Exercise requirements:
Verbatim copy, images removed: write out the entries below.

Data:

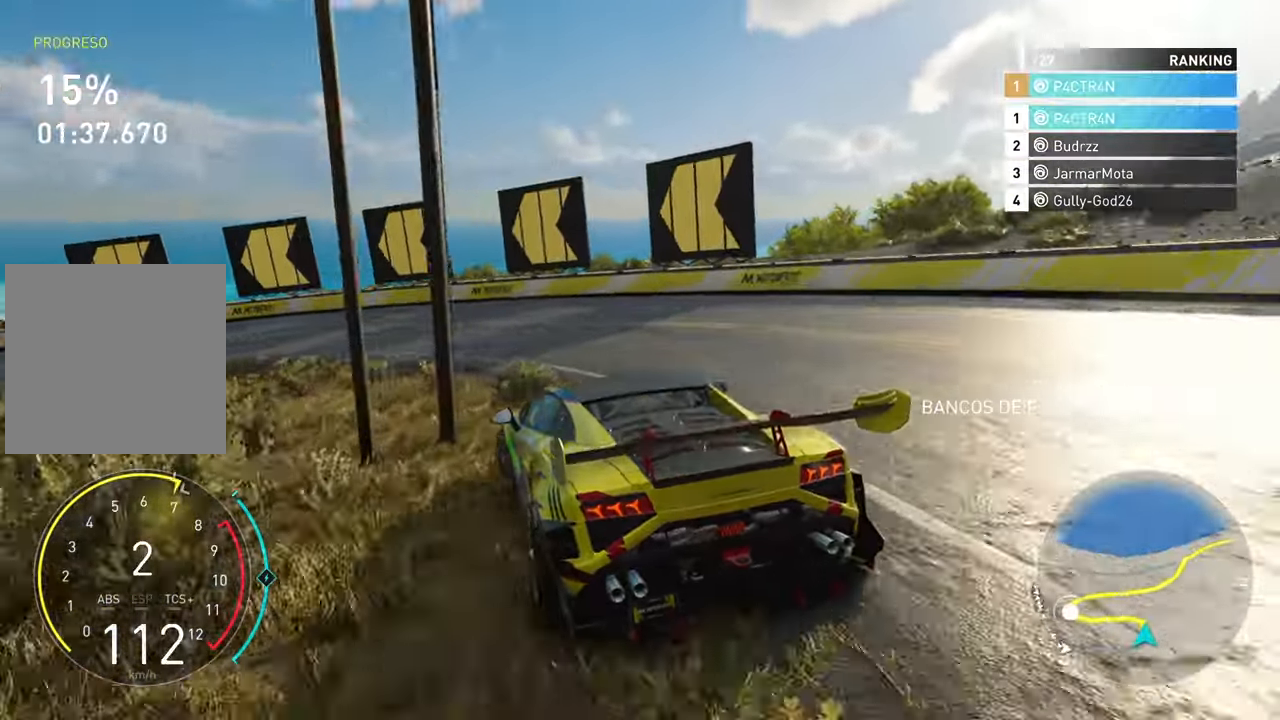
{"buttons": ["R2"], "left_stick": "left", "right_stick": "center", "events": [[316, "R2", "up"], [483, "R2", "down"]]}
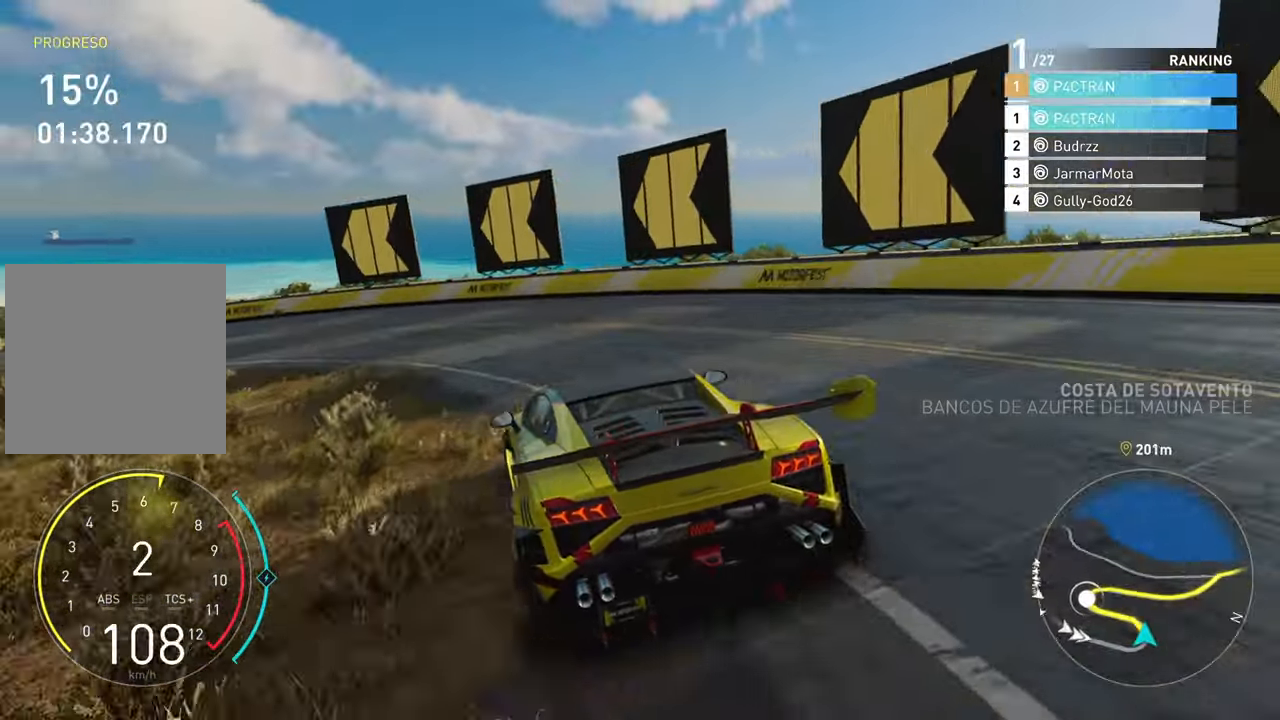
{"buttons": ["R2"], "left_stick": "left", "right_stick": "center", "events": [[266, "R2", "up"], [316, "R2", "down"]]}
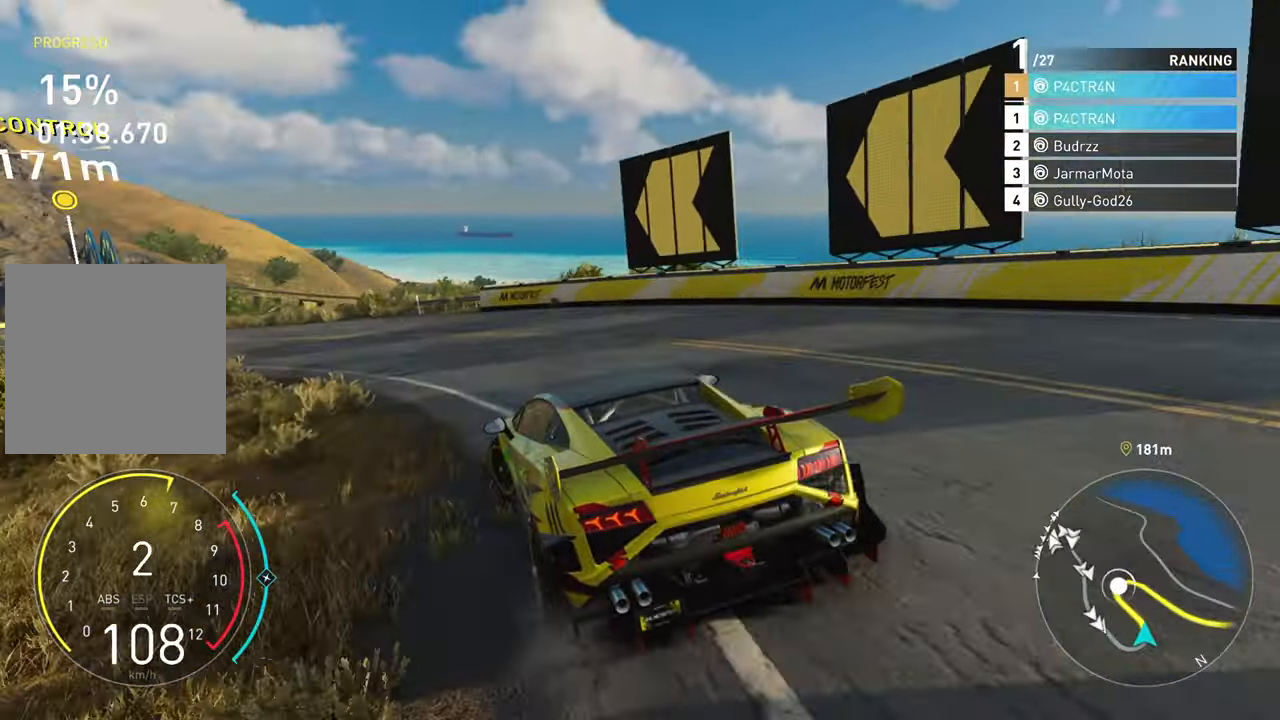
{"buttons": ["A", "R2"], "left_stick": "center", "right_stick": "center", "events": [[33, "left_stick", "center"], [166, "A", "down"]]}
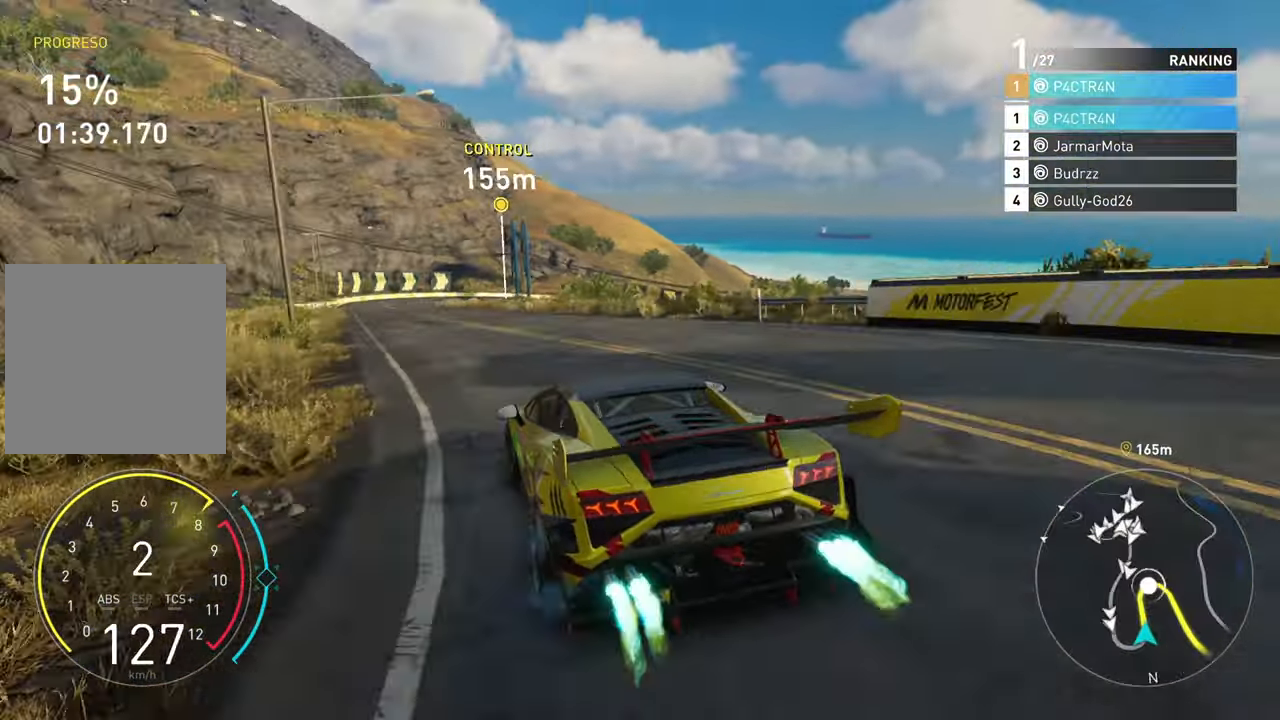
{"buttons": ["R2"], "left_stick": "center", "right_stick": "center", "events": [[33, "left_stick", "left"], [150, "left_stick", "center"], [250, "A", "up"], [316, "left_stick", "right"], [500, "left_stick", "center"]]}
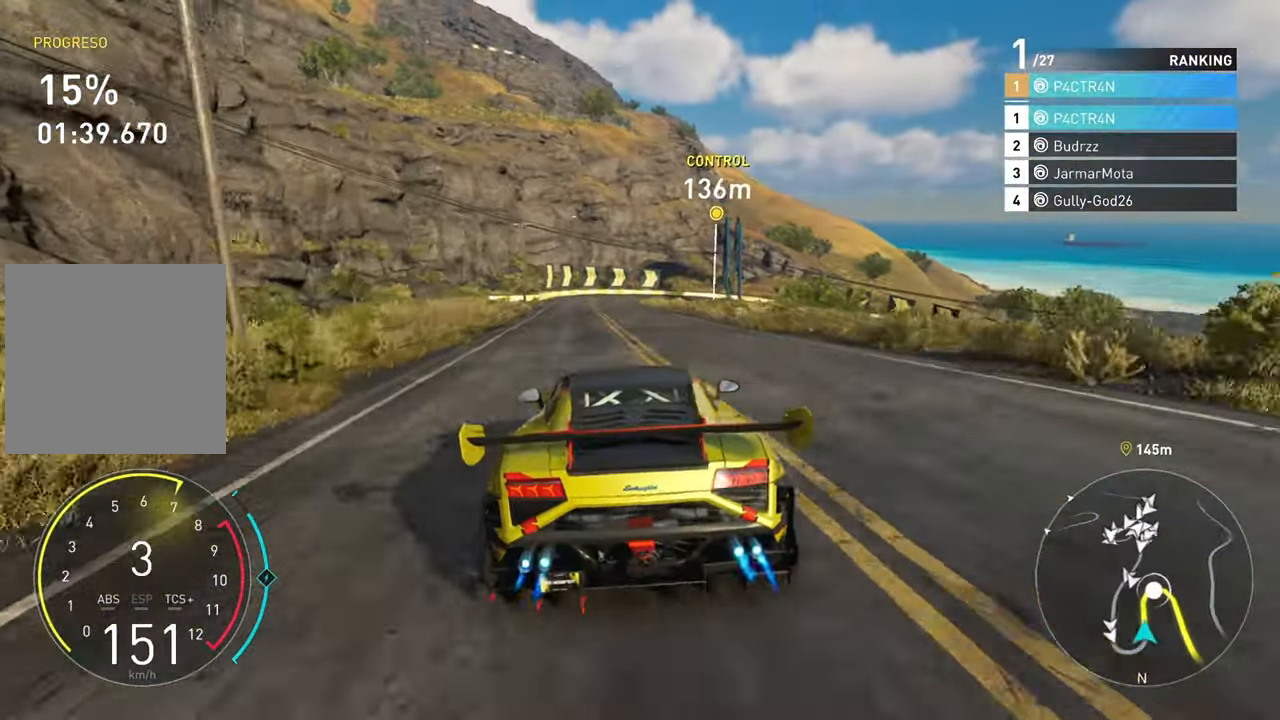
{"buttons": ["R2"], "left_stick": "center", "right_stick": "center", "events": [[316, "left_stick", "left"], [433, "left_stick", "center"]]}
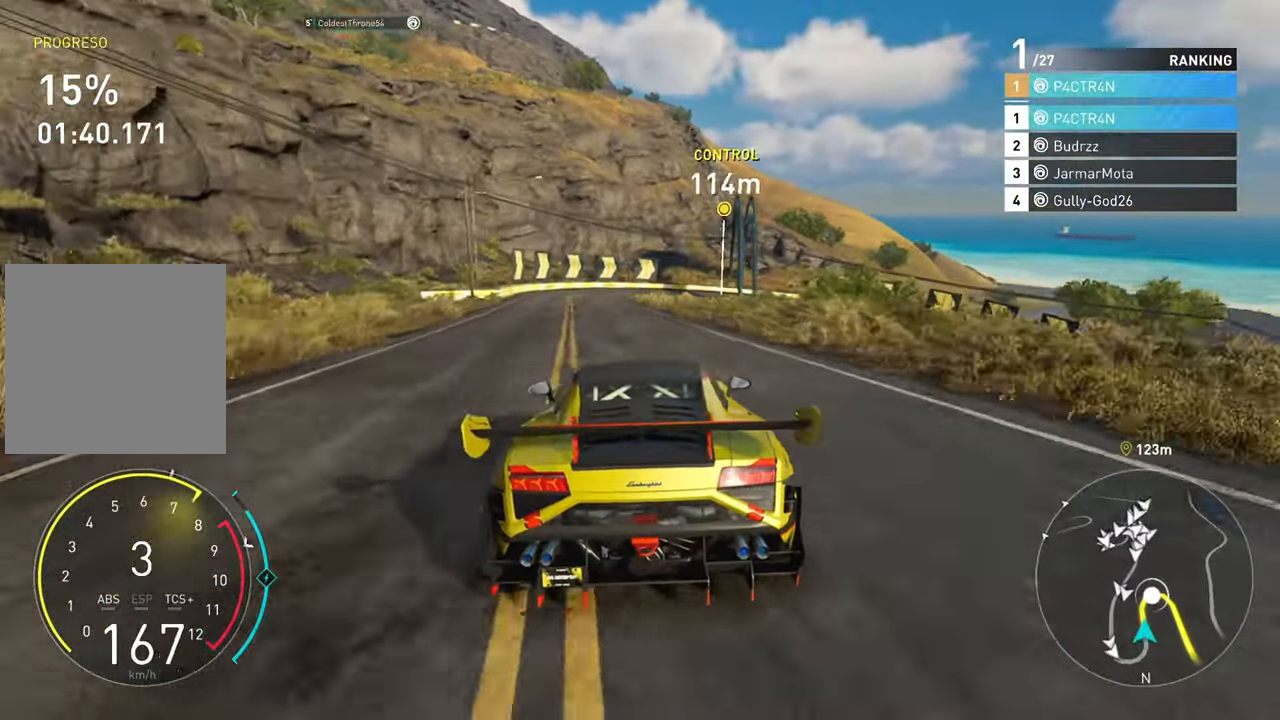
{"buttons": ["R2"], "left_stick": "center", "right_stick": "center", "events": []}
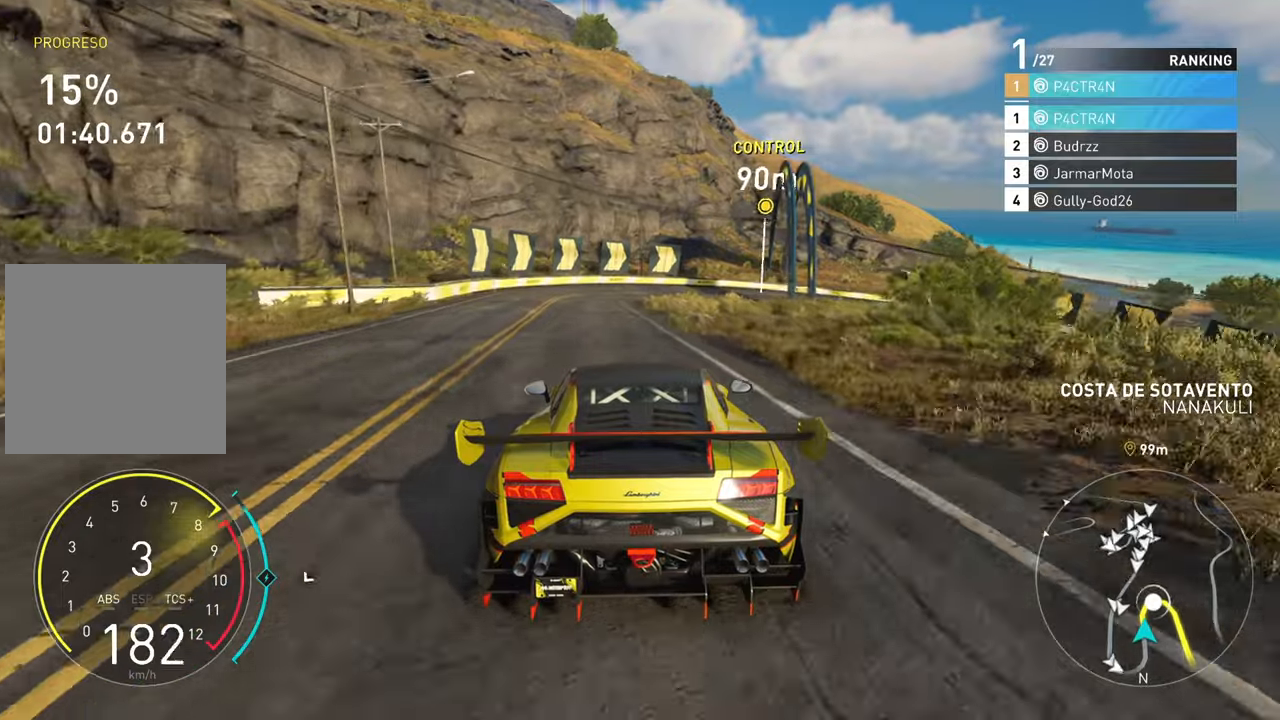
{"buttons": ["L2"], "left_stick": "center", "right_stick": "center", "events": [[17, "left_stick", "left"], [83, "left_stick", "center"], [300, "R2", "up"], [350, "L2", "down"]]}
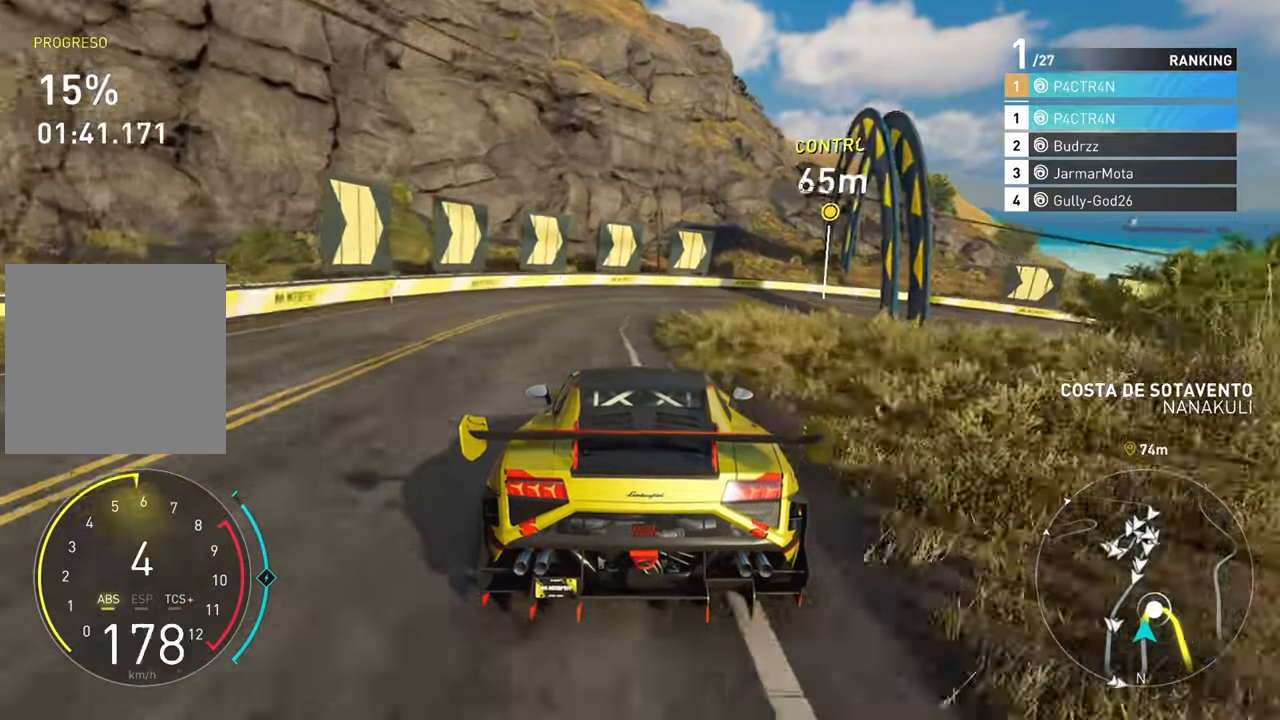
{"buttons": ["R2"], "left_stick": "right", "right_stick": "center", "events": [[83, "left_stick", "right"], [333, "L2", "up"], [400, "R2", "down"]]}
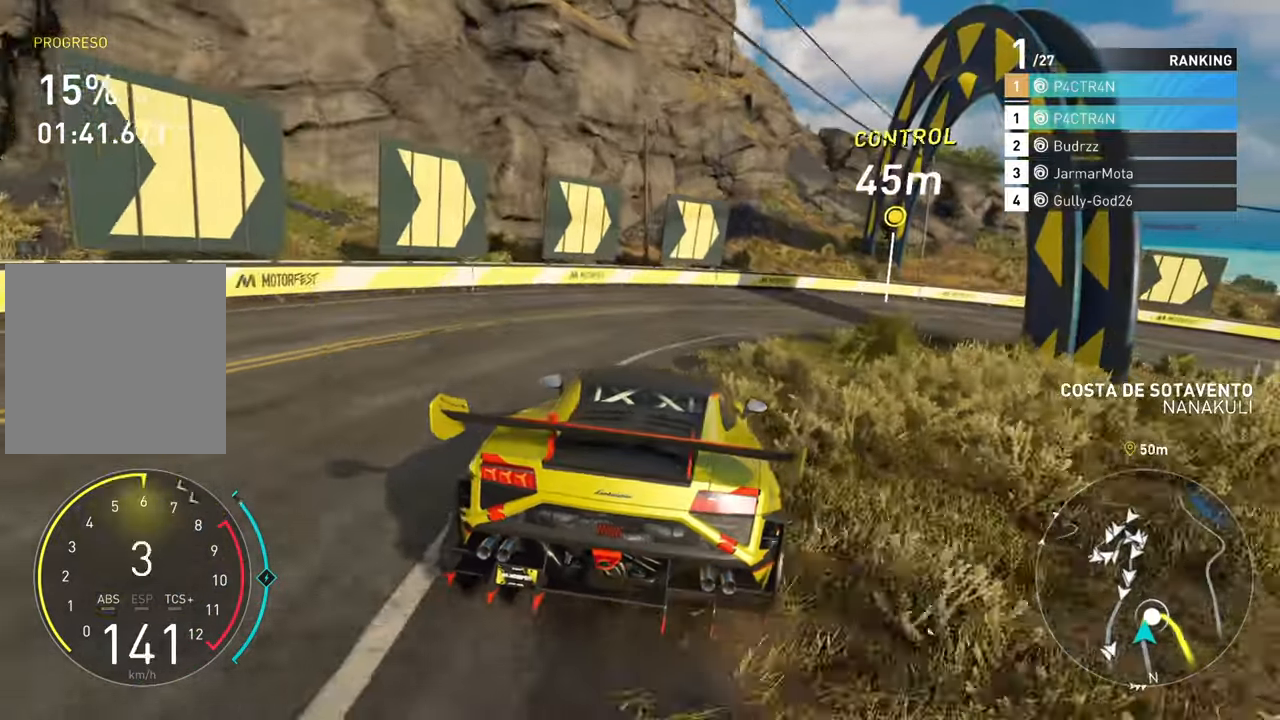
{"buttons": [], "left_stick": "right", "right_stick": "center", "events": [[17, "R2", "up"], [383, "R2", "down"], [500, "R2", "up"]]}
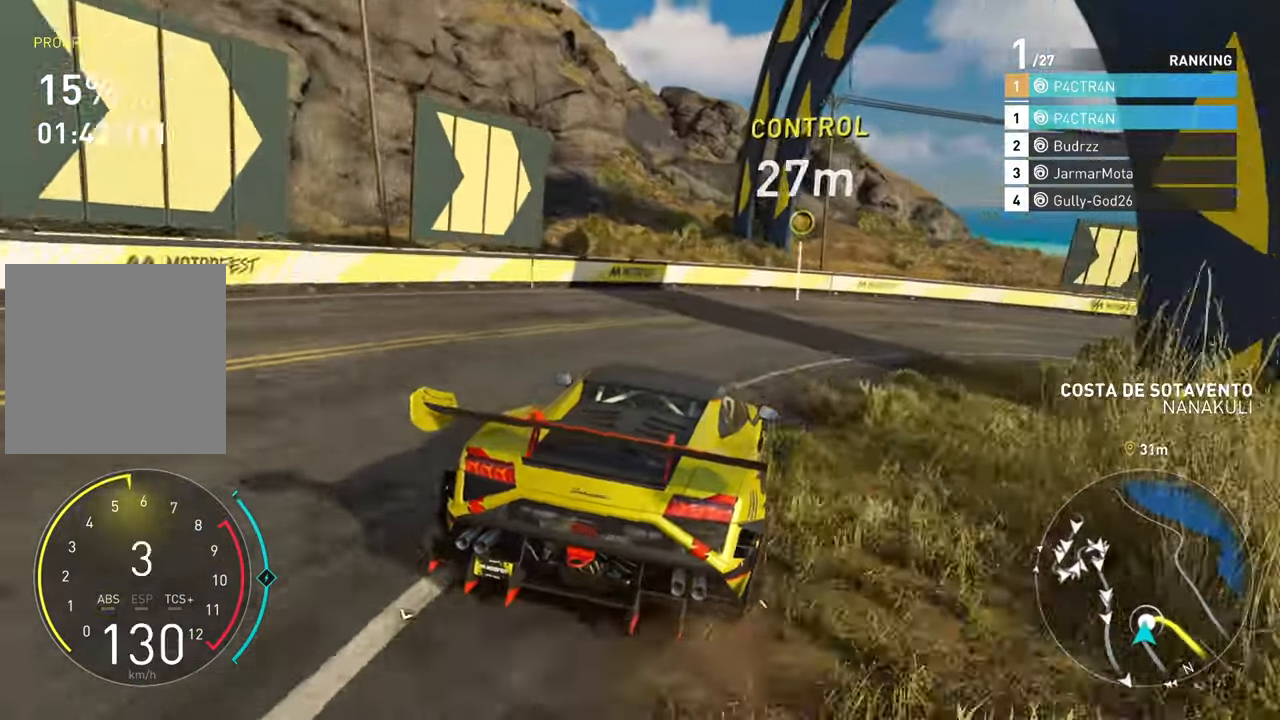
{"buttons": [], "left_stick": "right", "right_stick": "center", "events": [[67, "L2", "down"], [200, "L2", "up"], [350, "R2", "down"], [467, "R2", "up"]]}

Solution to this exercise:
{"buttons": ["R2"], "left_stick": "left", "right_stick": "center", "events": [[316, "R2", "up"], [483, "R2", "down"]]}
{"buttons": ["R2"], "left_stick": "left", "right_stick": "center", "events": [[266, "R2", "up"], [316, "R2", "down"]]}
{"buttons": ["A", "R2"], "left_stick": "center", "right_stick": "center", "events": [[33, "left_stick", "center"], [166, "A", "down"]]}
{"buttons": ["R2"], "left_stick": "center", "right_stick": "center", "events": [[33, "left_stick", "left"], [150, "left_stick", "center"], [250, "A", "up"], [316, "left_stick", "right"], [500, "left_stick", "center"]]}
{"buttons": ["R2"], "left_stick": "center", "right_stick": "center", "events": [[316, "left_stick", "left"], [433, "left_stick", "center"]]}
{"buttons": ["R2"], "left_stick": "center", "right_stick": "center", "events": []}
{"buttons": ["L2"], "left_stick": "center", "right_stick": "center", "events": [[17, "left_stick", "left"], [83, "left_stick", "center"], [300, "R2", "up"], [350, "L2", "down"]]}
{"buttons": ["R2"], "left_stick": "right", "right_stick": "center", "events": [[83, "left_stick", "right"], [333, "L2", "up"], [400, "R2", "down"]]}
{"buttons": [], "left_stick": "right", "right_stick": "center", "events": [[17, "R2", "up"], [383, "R2", "down"], [500, "R2", "up"]]}
{"buttons": [], "left_stick": "right", "right_stick": "center", "events": [[67, "L2", "down"], [200, "L2", "up"], [350, "R2", "down"], [467, "R2", "up"]]}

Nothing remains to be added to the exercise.